Economic costs of the opiod epidemic are estimated to be as high as $504 billion, the study said.
Friday’s opioid study analyzed the health insurance policies of 15 Medicaid plans, 15 Medicare Advantage plans and 20 commercial insurers in 2017. The team focused on insurance plans in 16 states that represent about a half of the U.S. population.
The researchers also conducted interviews with 43 senior health care executives that oversaw insurance plans. They focused on 62 prescription drugs used to treat chronic lower back pain, one of the most common types of chronic, non-cancer pain that prescription opioids are used for.
The analysis found that many insurers did not use evidence-based rules to discourage opioid overuse and did not encourage health care providers to prescribe safer and more effective alternatives to opioids.
“Opioids are just one tool in the pain-management tool box, and unfortunately, many of the plans that we examined didn’t have well-developed policies in place to limit their overuse,” Alexander said.
The researchers said public and commercial plans tend to make opioids relatively cheap for patients.

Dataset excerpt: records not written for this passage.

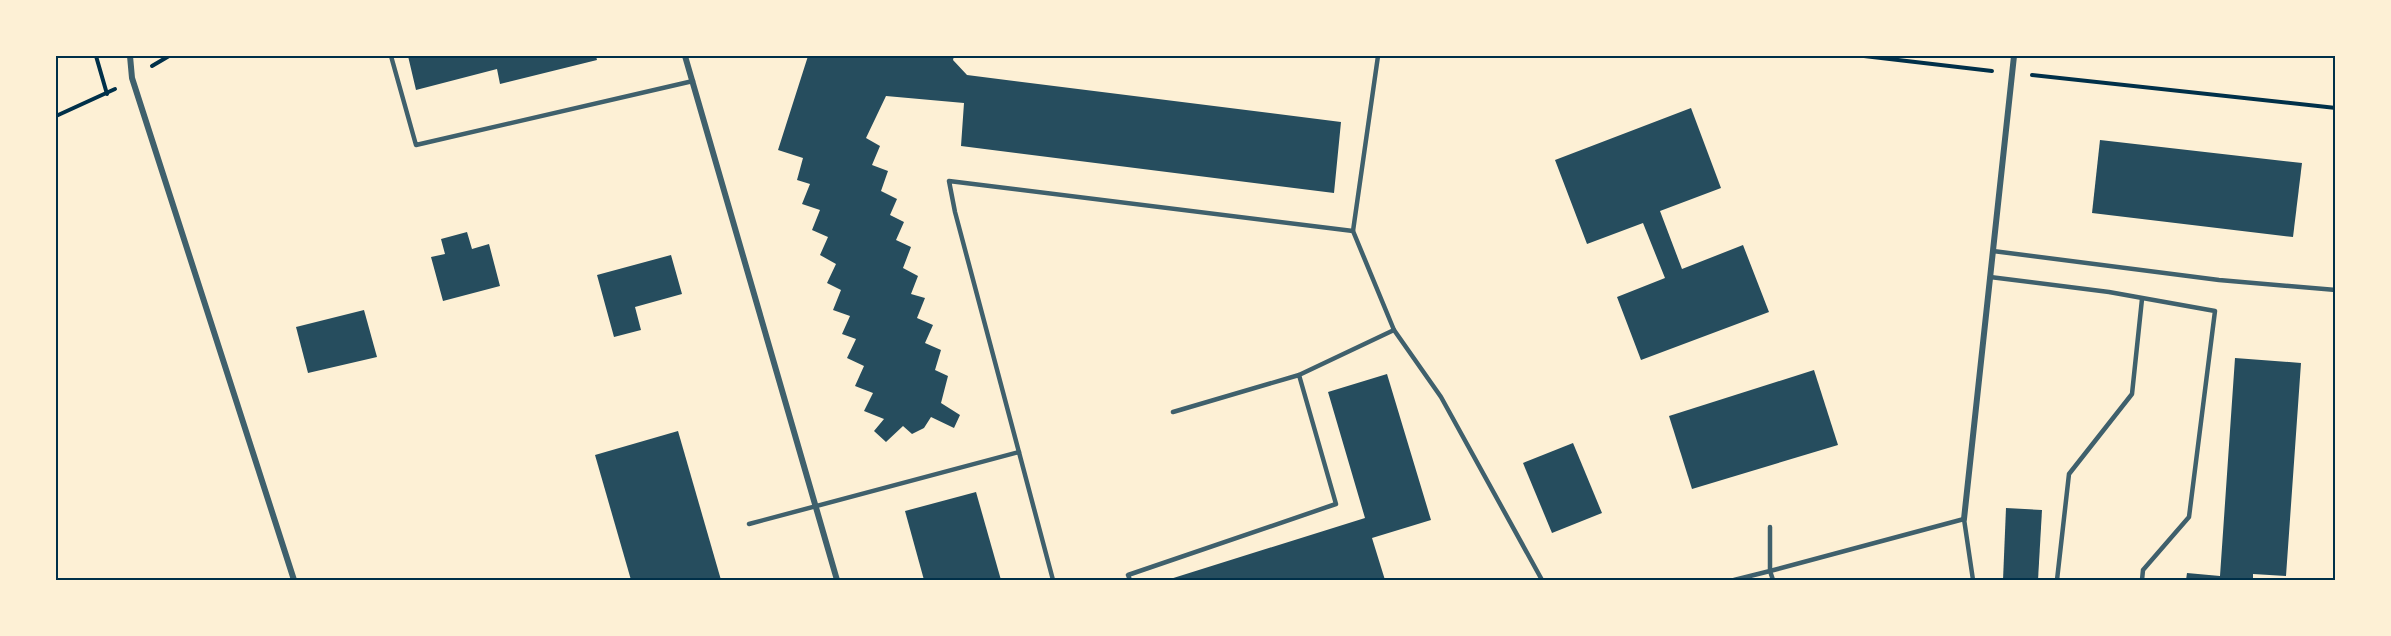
<svg xmlns="http://www.w3.org/2000/svg" width="2391" height="636" viewBox="0 0 2391 636" font-family="'PT Sans',sans-serif">
	<style>
		.building { fill: #264d5e }
		.lines { fill: none; stroke-linecap: round; stroke-linejoin: round }
		.path { stroke: #003049; stroke-width: 4 }
		.service { stroke: #3f606c; stroke-width: 4.5 }
		.minor { stroke: #3f606c; stroke-width: 6 }
		.neatline { fill: none; stroke: #003049; stroke-width: 2 }
	</style>
	<rect width="100%" height="100%" fill="#fdf0d5"/>
	<g class="building">
		<path d="M 408,56 L 596,56 L 597,60 L 500,84 L 497,69 L 416,90 Z"/>
		<path d="M 808,56 L 954,56 L 953,60 L 967,75 L 1341,122 L 1334,193 L 961,146 L 964,103 L 886,96 L 866,138 L 880,146 L 872,165 L 888,171 L 881,191 L 897,199 L 890,215 L 904,222 L 896,240 L 911,247 L 903,268 L 918,276 L 911,294 L 925,298 L 917,318 L 933,325 L 925,343 L 941,350 L 935,370 L 948,376 L 941,403 L 960,415 L 954,428 L 931,417 L 924,428 L 912,434 L 903,426 L 886,442 L 874,431 L 884,419 L 864,411 L 873,393 L 855,386 L 864,366 L 847,358 L 856,339 L 842,334 L 850,316 L 833,310 L 841,290 L 827,283 L 836,264 L 820,255 L 828,237 L 812,230 L 820,210 L 802,204 L 810,184 L 797,180 L 803,158 L 778,150 Z"/>
		<path d="M 1691,108 L 1721,188 L 1660,211 L 1682,269 L 1743,245 L 1769,312 L 1641,360 L 1617,297 L 1665,278 L 1643,223 L 1587,244 L 1555,160 Z"/>
		<path d="M 2100,140 L 2302,163 L 2293,237 L 2092,213 Z"/>
		<path d="M 467,232 L 472,249 L 489,244 L 500,286 L 443,301 L 431,257 L 445,254 L 441,239 Z"/>
		<path d="M 671,255 L 682,294 L 635,307 L 641,330 L 614,337 L 597,275 Z"/>
		<path d="M 364,310 L 377,357 L 308,373 L 296,327 Z"/>
		<path d="M 2235,358 L 2301,363 L 2286,576 L 2253,574 L 2253,580 L 2186,580 L 2187,573 L 2220,576 Z"/>
		<path d="M 1814,370 L 1838,445 L 1692,489 L 1669,416 Z"/>
		<path d="M 1387,374 L 1431,520 L 1372,538 L 1385,580 L 1167,580 L 1365,518 L 1328,392 Z"/>
		<path d="M 678,431 L 721,580 L 631,580 L 595,455 Z"/>
		<path d="M 1573,443 L 1602,513 L 1552,533 L 1523,463 Z"/>
		<path d="M 976,492 L 1001,580 L 924,580 L 905,511 Z"/>
		<path d="M 2006,508 L 2042,510 L 2038,580 L 2003,580 Z"/>
	</g>
	<g class="lines">
		<g class="path">
			<path d="M 96,56 L 107,94"/>
			<path d="M 1864,56 L 1992,71"/>
			<path d="M 152,66 L 169,56"/>
			<path d="M 2032,75 L 2336,108"/>
			<path d="M 56,116 L 115,89"/>
		</g>
		<g class="service">
			<path d="M 391,56 L 416,145 L 693,81"/>
			<path d="M 1353,231 L 1394,330 L 1441,397 L 1542,580"/>
			<path d="M 1993,251 L 2219,280 L 2336,290"/>
			<path d="M 1990,277 L 2109,292 L 2215,311 L 2189,517 L 2143,570 L 2142,580"/>
			<path d="M 1299,375 L 1394,330"/>
			<path d="M 749,524 L 1019,452"/>
			<path d="M 1053,580 L 955,212 L 949,181 L 1353,231 L 1378,56"/>
			<path d="M 1130,580 L 1128,575 L 1336,504 L 1299,375 L 1173,412"/>
			<path d="M 1734,580 L 1770,571 L 1770,527"/>
			<path d="M 1773,580 L 1770,571 L 1964,519 L 1973,580"/>
			<path d="M 2057,580 L 2069,474 L 2132,394 L 2142,299"/>
		</g>
		<g class="minor">
			<path d="M 130,56 L 132,78 L 294,580"/>
			<path d="M 685,56 L 837,580"/>
			<path d="M 1964,519 L 2014,56"/>
		</g>
	</g>
	<rect width="2391" height="636" fill="none" stroke="#fdf0d5" stroke-width="114"/>
	<rect x="57" y="57" width="2277" height="522" class="neatline"/>
</svg>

The median commercial plan in the study placed 74 percent of opioid painkillers in the lowest cost category, and the median commercial co-pay for Tier 1 opioids was $10 for a month’s supply.
“Insurers can either be part of the problem, or part of the solution,” Alexander said. “The good news is that an increasing number of health plans are recognizing their contribution to the epidemic and developing new policies to address it. The bad news is that we have a very long way to go.”
Post-operative pain from surgery is one of the main sources of chronic pain. Dr. Timothy Brennan, an anesthesiologist and professor at University of Iowa Medical Center, said opioids remain the primary strategy for treatment of acute post-operative pain, but opioid requirements and pain can vary greatly among patients – even for the same surgery.
Minimally invasive procedures typically cause less pain than open surgeries, and a variety of other strategies can be employed rather than opioids, such as peripheral nerve blocks, ketamine administration, neuraxial infusion of local anesthetics and oral or intravenous anti-inflammatories and acetaminophen, according to Brennan.
While there are alternatives to opioid in pain management, those who abuse opioids and suffer overdoses are more likely to die within a year from suicide or a range of other diseases, according to Stephen Crystal, a Rutgers University professor who has studied the opioid epidemic.
The opioid epidemic has gained momentum in the last 10 years. According to the JAMA study, between 2005 and 2014 opioid-related emergency department visits in the United States roughly doubled, while opioid-related hospital inpatient stays increased by nearly two-thirds.